Stored dataset items:

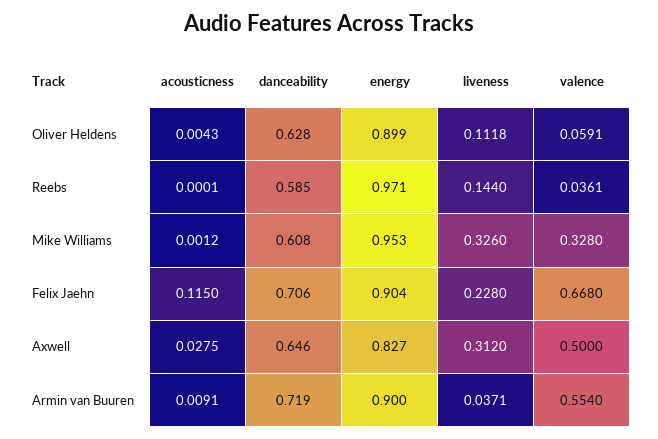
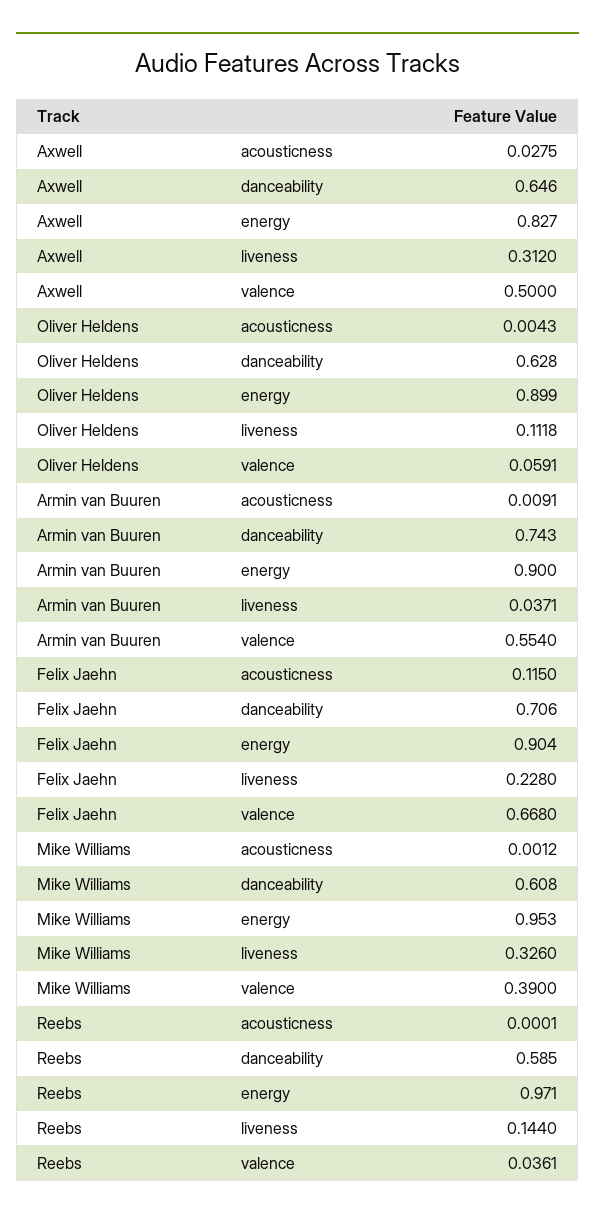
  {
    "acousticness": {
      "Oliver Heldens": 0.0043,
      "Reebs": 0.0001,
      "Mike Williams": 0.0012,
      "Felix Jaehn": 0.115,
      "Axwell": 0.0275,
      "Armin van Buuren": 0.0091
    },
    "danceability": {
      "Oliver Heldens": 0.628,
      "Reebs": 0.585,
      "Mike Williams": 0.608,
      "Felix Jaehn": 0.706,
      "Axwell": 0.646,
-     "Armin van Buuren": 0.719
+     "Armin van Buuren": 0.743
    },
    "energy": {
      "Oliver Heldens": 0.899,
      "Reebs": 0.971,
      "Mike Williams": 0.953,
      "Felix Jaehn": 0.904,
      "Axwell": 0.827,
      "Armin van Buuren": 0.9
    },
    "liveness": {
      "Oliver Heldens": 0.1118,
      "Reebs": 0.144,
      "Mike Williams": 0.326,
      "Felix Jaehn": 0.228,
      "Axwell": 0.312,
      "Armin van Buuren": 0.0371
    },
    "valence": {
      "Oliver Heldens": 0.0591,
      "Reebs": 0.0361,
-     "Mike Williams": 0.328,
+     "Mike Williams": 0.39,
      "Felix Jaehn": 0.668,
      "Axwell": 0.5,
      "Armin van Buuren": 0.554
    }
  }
==
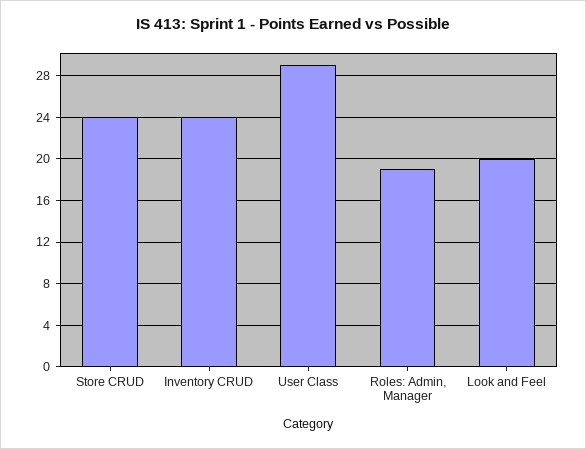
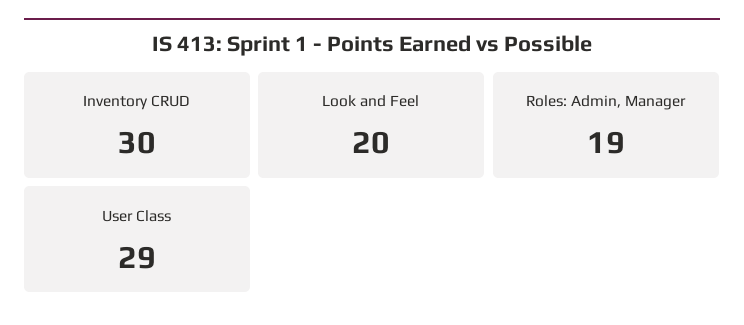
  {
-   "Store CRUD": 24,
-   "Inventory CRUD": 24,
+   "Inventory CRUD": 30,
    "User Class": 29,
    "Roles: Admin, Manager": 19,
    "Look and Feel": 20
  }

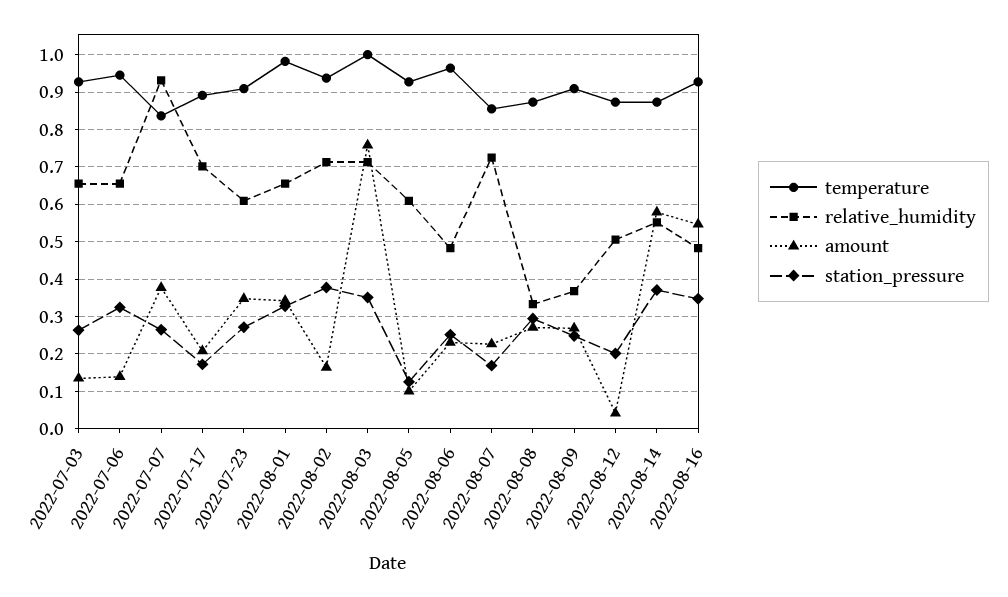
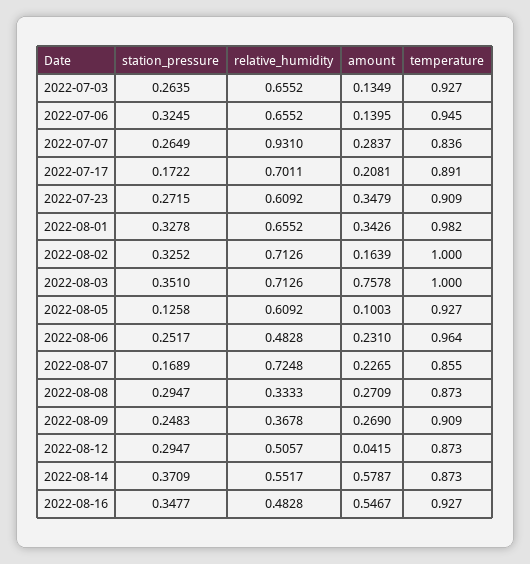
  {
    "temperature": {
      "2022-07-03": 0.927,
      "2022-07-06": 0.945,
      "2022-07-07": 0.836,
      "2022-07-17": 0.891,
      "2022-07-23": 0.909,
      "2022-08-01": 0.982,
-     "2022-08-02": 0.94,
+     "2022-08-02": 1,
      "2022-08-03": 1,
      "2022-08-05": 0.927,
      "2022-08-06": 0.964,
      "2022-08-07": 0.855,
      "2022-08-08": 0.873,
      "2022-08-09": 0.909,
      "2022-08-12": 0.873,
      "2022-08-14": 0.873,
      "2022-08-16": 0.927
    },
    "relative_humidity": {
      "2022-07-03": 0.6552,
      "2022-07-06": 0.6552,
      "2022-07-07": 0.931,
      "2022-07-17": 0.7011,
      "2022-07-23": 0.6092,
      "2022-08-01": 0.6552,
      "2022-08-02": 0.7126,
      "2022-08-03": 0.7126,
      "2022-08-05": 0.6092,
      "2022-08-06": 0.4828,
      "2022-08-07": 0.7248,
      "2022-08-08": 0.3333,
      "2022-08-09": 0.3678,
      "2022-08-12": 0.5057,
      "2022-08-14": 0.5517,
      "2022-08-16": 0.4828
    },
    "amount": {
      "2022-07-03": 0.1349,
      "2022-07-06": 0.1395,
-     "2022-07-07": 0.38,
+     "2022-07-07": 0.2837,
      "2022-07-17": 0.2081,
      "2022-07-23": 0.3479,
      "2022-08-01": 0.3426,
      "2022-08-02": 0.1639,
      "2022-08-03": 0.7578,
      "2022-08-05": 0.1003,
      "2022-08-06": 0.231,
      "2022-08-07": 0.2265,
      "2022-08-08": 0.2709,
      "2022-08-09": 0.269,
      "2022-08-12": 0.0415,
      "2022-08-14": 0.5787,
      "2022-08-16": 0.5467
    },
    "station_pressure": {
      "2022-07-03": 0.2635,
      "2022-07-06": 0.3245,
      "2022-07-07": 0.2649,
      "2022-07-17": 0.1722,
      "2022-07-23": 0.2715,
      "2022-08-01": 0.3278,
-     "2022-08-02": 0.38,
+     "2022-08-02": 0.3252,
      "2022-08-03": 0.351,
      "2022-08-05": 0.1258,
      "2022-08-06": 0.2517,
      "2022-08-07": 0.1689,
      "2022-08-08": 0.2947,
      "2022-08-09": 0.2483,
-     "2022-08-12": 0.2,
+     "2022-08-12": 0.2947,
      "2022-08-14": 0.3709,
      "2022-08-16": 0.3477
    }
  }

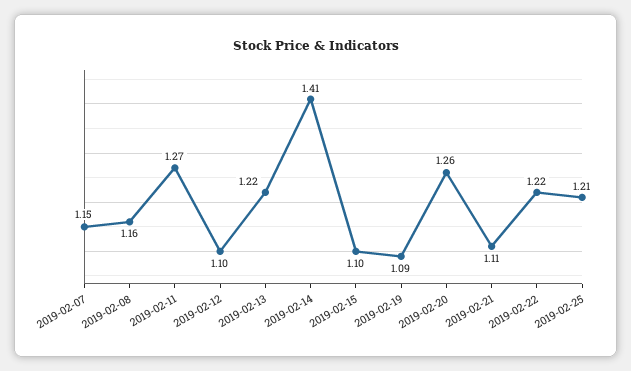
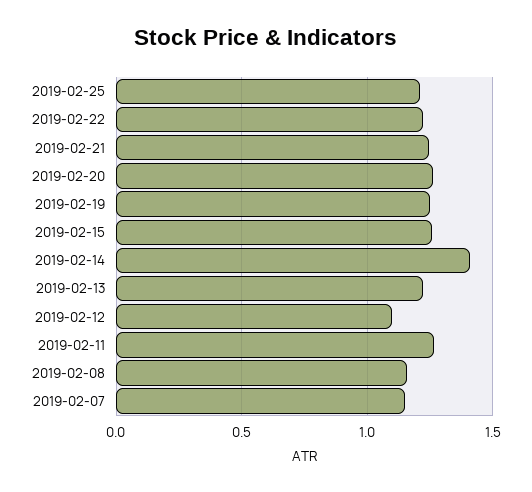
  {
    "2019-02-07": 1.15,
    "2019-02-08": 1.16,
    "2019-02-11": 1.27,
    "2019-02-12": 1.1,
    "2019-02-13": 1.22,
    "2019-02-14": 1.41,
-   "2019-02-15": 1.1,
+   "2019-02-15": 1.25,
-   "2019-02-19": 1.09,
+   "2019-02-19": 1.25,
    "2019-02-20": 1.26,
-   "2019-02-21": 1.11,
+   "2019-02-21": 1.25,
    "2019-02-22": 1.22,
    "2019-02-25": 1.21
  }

◆ PROBLEM REQUIREMENTS
Return every line from the records above that holds the word "Buuren".

◆ ANSWER BOX
      "Armin van Buuren": 0.0091
-     "Armin van Buuren": 0.719
+     "Armin van Buuren": 0.743
      "Armin van Buuren": 0.9
      "Armin van Buuren": 0.0371
      "Armin van Buuren": 0.554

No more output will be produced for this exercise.